__Problem description__
Below are some entries. Reproduce them word for word.
• • • • •
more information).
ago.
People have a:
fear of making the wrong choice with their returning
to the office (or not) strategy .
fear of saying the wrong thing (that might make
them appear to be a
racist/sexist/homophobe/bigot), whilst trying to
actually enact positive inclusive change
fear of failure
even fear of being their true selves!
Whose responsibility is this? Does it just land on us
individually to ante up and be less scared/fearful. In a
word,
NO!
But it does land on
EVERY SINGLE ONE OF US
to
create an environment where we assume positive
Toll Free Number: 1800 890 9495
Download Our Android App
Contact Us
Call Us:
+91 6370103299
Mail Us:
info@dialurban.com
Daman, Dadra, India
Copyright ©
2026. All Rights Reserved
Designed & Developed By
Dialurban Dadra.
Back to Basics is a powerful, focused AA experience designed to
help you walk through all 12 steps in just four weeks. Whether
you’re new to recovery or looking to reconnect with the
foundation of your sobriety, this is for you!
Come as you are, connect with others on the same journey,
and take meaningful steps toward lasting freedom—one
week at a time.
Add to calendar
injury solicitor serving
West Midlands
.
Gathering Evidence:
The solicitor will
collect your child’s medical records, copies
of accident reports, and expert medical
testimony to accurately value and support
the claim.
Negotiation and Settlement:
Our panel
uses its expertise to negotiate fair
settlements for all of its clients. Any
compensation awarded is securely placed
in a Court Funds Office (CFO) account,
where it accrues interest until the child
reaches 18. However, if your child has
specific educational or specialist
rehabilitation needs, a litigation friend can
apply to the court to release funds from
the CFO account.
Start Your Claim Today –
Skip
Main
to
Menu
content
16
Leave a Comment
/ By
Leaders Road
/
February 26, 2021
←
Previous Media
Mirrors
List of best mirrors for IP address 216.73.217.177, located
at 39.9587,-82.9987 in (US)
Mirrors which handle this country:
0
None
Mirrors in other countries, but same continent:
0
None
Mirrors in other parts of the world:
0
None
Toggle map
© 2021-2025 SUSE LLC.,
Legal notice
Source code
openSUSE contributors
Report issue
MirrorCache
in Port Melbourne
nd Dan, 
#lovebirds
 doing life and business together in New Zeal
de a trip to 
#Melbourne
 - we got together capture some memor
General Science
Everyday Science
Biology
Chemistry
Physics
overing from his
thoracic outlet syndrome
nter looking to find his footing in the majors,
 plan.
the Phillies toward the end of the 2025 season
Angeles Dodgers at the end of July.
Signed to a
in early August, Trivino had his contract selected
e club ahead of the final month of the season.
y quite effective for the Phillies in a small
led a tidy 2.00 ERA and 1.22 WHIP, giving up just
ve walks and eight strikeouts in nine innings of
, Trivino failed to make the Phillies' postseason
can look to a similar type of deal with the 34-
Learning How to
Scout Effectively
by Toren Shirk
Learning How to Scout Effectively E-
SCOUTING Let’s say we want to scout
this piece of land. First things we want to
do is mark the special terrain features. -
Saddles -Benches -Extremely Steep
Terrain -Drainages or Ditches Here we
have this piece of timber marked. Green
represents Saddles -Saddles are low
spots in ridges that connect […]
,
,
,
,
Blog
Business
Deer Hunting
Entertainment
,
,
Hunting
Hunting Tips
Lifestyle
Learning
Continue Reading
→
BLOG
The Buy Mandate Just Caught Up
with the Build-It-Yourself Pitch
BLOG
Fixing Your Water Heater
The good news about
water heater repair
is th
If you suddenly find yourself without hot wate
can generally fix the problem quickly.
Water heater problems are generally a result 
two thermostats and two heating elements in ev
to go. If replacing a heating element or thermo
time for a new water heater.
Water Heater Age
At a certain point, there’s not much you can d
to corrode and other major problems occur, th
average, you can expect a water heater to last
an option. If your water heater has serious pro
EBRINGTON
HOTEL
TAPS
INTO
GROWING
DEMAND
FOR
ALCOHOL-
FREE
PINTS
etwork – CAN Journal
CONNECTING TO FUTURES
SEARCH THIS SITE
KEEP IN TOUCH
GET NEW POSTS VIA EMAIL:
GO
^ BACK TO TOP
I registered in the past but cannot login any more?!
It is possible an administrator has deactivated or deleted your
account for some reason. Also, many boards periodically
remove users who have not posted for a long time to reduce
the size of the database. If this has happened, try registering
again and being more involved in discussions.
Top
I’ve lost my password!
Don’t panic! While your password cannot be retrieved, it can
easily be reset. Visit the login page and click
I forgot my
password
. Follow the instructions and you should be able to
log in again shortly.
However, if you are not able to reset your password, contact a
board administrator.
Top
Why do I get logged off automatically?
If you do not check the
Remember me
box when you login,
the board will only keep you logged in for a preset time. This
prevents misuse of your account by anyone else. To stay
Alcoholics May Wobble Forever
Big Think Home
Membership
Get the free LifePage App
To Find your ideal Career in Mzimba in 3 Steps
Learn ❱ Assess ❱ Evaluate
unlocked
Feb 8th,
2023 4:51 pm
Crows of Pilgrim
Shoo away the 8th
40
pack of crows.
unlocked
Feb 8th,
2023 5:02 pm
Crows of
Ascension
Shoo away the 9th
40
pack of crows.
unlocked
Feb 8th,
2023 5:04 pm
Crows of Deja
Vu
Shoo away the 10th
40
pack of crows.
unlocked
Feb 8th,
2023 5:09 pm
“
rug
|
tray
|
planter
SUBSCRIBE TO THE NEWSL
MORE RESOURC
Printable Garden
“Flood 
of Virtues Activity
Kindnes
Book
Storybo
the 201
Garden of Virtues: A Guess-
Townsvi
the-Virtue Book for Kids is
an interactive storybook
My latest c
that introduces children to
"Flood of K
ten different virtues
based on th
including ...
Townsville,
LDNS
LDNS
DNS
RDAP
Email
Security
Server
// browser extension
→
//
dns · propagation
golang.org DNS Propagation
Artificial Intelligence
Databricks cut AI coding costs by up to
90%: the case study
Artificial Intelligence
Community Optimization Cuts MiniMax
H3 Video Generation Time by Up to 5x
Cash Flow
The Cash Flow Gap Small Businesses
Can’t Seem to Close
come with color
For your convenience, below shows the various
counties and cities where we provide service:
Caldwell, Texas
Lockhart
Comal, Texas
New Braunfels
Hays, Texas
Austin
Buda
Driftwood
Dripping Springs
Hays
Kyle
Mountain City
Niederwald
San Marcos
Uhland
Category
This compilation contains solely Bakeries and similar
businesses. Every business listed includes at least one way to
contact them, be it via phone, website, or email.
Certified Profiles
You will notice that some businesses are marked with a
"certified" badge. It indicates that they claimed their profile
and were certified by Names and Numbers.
• • • • •
__Task output__
more information).
ago.
People have a:
fear of making the wrong choice with their returning
to the office (or not) strategy .
fear of saying the wrong thing (that might make
them appear to be a
racist/sexist/homophobe/bigot), whilst trying to
actually enact positive inclusive change
fear of failure
even fear of being their true selves!
Whose responsibility is this? Does it just land on us
individually to ante up and be less scared/fearful. In a
word,
NO!
But it does land on
EVERY SINGLE ONE OF US
to
create an environment where we assume positive
Toll Free Number: 1800 890 9495
Download Our Android App
Contact Us
Call Us:
+91 6370103299
Mail Us:
info@dialurban.com
Daman, Dadra, India
Copyright ©
2026. All Rights Reserved
Designed & Developed By
Dialurban Dadra.
Back to Basics is a powerful, focused AA experience designed to
help you walk through all 12 steps in just four weeks. Whether
you’re new to recovery or looking to reconnect with the
foundation of your sobriety, this is for you!
Come as you are, connect with others on the same journey,
and take meaningful steps toward lasting freedom—one
week at a time.
Add to calendar
injury solicitor serving
West Midlands
.
Gathering Evidence:
The solicitor will
collect your child’s medical records, copies
of accident reports, and expert medical
testimony to accurately value and support
the claim.
Negotiation and Settlement:
Our panel
uses its expertise to negotiate fair
settlements for all of its clients. Any
compensation awarded is securely placed
in a Court Funds Office (CFO) account,
where it accrues interest until the child
reaches 18. However, if your child has
specific educational or specialist
rehabilitation needs, a litigation friend can
apply to the court to release funds from
the CFO account.
Start Your Claim Today –
Skip
Main
to
Menu
content
16
Leave a Comment
/ By
Leaders Road
/
February 26, 2021
←
Previous Media
Mirrors
List of best mirrors for IP address 216.73.217.177, located
at 39.9587,-82.9987 in (US)
Mirrors which handle this country:
0
None
Mirrors in other countries, but same continent:
0
None
Mirrors in other parts of the world:
0
None
Toggle map
© 2021-2025 SUSE LLC.,
Legal notice
Source code
openSUSE contributors
Report issue
MirrorCache
in Port Melbourne
nd Dan, 
#lovebirds
 doing life and business together in New Zeal
de a trip to 
#Melbourne
 - we got together capture some memor
General Science
Everyday Science
Biology
Chemistry
Physics
overing from his
thoracic outlet syndrome
nter looking to find his footing in the majors,
 plan.
the Phillies toward the end of the 2025 season
Angeles Dodgers at the end of July.
Signed to a
in early August, Trivino had his contract selected
e club ahead of the final month of the season.
y quite effective for the Phillies in a small
led a tidy 2.00 ERA and 1.22 WHIP, giving up just
ve walks and eight strikeouts in nine innings of
, Trivino failed to make the Phillies' postseason
can look to a similar type of deal with the 34-
Learning How to
Scout Effectively
by Toren Shirk
Learning How to Scout Effectively E-
SCOUTING Let’s say we want to scout
this piece of land. First things we want to
do is mark the special terrain features. -
Saddles -Benches -Extremely Steep
Terrain -Drainages or Ditches Here we
have this piece of timber marked. Green
represents Saddles -Saddles are low
spots in ridges that connect […]
,
,
,
,
Blog
Business
Deer Hunting
Entertainment
,
,
Hunting
Hunting Tips
Lifestyle
Learning
Continue Reading
→
BLOG
The Buy Mandate Just Caught Up
with the Build-It-Yourself Pitch
BLOG
Fixing Your Water Heater
The good news about
water heater repair
is th
If you suddenly find yourself without hot wate
can generally fix the problem quickly.
Water heater problems are generally a result 
two thermostats and two heating elements in ev
to go. If replacing a heating element or thermo
time for a new water heater.
Water Heater Age
At a certain point, there’s not much you can d
to corrode and other major problems occur, th
average, you can expect a water heater to last
an option. If your water heater has serious pro
EBRINGTON
HOTEL
TAPS
INTO
GROWING
DEMAND
FOR
ALCOHOL-
FREE
PINTS
etwork – CAN Journal
CONNECTING TO FUTURES
SEARCH THIS SITE
KEEP IN TOUCH
GET NEW POSTS VIA EMAIL:
GO
^ BACK TO TOP
I registered in the past but cannot login any more?!
It is possible an administrator has deactivated or deleted your
account for some reason. Also, many boards periodically
remove users who have not posted for a long time to reduce
the size of the database. If this has happened, try registering
again and being more involved in discussions.
Top
I’ve lost my password!
Don’t panic! While your password cannot be retrieved, it can
easily be reset. Visit the login page and click
I forgot my
password
. Follow the instructions and you should be able to
log in again shortly.
However, if you are not able to reset your password, contact a
board administrator.
Top
Why do I get logged off automatically?
If you do not check the
Remember me
box when you login,
the board will only keep you logged in for a preset time. This
prevents misuse of your account by anyone else. To stay
Alcoholics May Wobble Forever
Big Think Home
Membership
Get the free LifePage App
To Find your ideal Career in Mzimba in 3 Steps
Learn ❱ Assess ❱ Evaluate
unlocked
Feb 8th,
2023 4:51 pm
Crows of Pilgrim
Shoo away the 8th
40
pack of crows.
unlocked
Feb 8th,
2023 5:02 pm
Crows of
Ascension
Shoo away the 9th
40
pack of crows.
unlocked
Feb 8th,
2023 5:04 pm
Crows of Deja
Vu
Shoo away the 10th
40
pack of crows.
unlocked
Feb 8th,
2023 5:09 pm
“
rug
|
tray
|
planter
SUBSCRIBE TO THE NEWSL
MORE RESOURC
Printable Garden
“Flood 
of Virtues Activity
Kindnes
Book
Storybo
the 201
Garden of Virtues: A Guess-
Townsvi
the-Virtue Book for Kids is
an interactive storybook
My latest c
that introduces children to
"Flood of K
ten different virtues
based on th
including ...
Townsville,
LDNS
LDNS
DNS
RDAP
Email
Security
Server
// browser extension
→
//
dns · propagation
golang.org DNS Propagation
Artificial Intelligence
Databricks cut AI coding costs by up to
90%: the case study
Artificial Intelligence
Community Optimization Cuts MiniMax
H3 Video Generation Time by Up to 5x
Cash Flow
The Cash Flow Gap Small Businesses
Can’t Seem to Close
come with color
For your convenience, below shows the various
counties and cities where we provide service:
Caldwell, Texas
Lockhart
Comal, Texas
New Braunfels
Hays, Texas
Austin
Buda
Driftwood
Dripping Springs
Hays
Kyle
Mountain City
Niederwald
San Marcos
Uhland
Category
This compilation contains solely Bakeries and similar
businesses. Every business listed includes at least one way to
contact them, be it via phone, website, or email.
Certified Profiles
You will notice that some businesses are marked with a
"certified" badge. It indicates that they claimed their profile
and were certified by Names and Numbers.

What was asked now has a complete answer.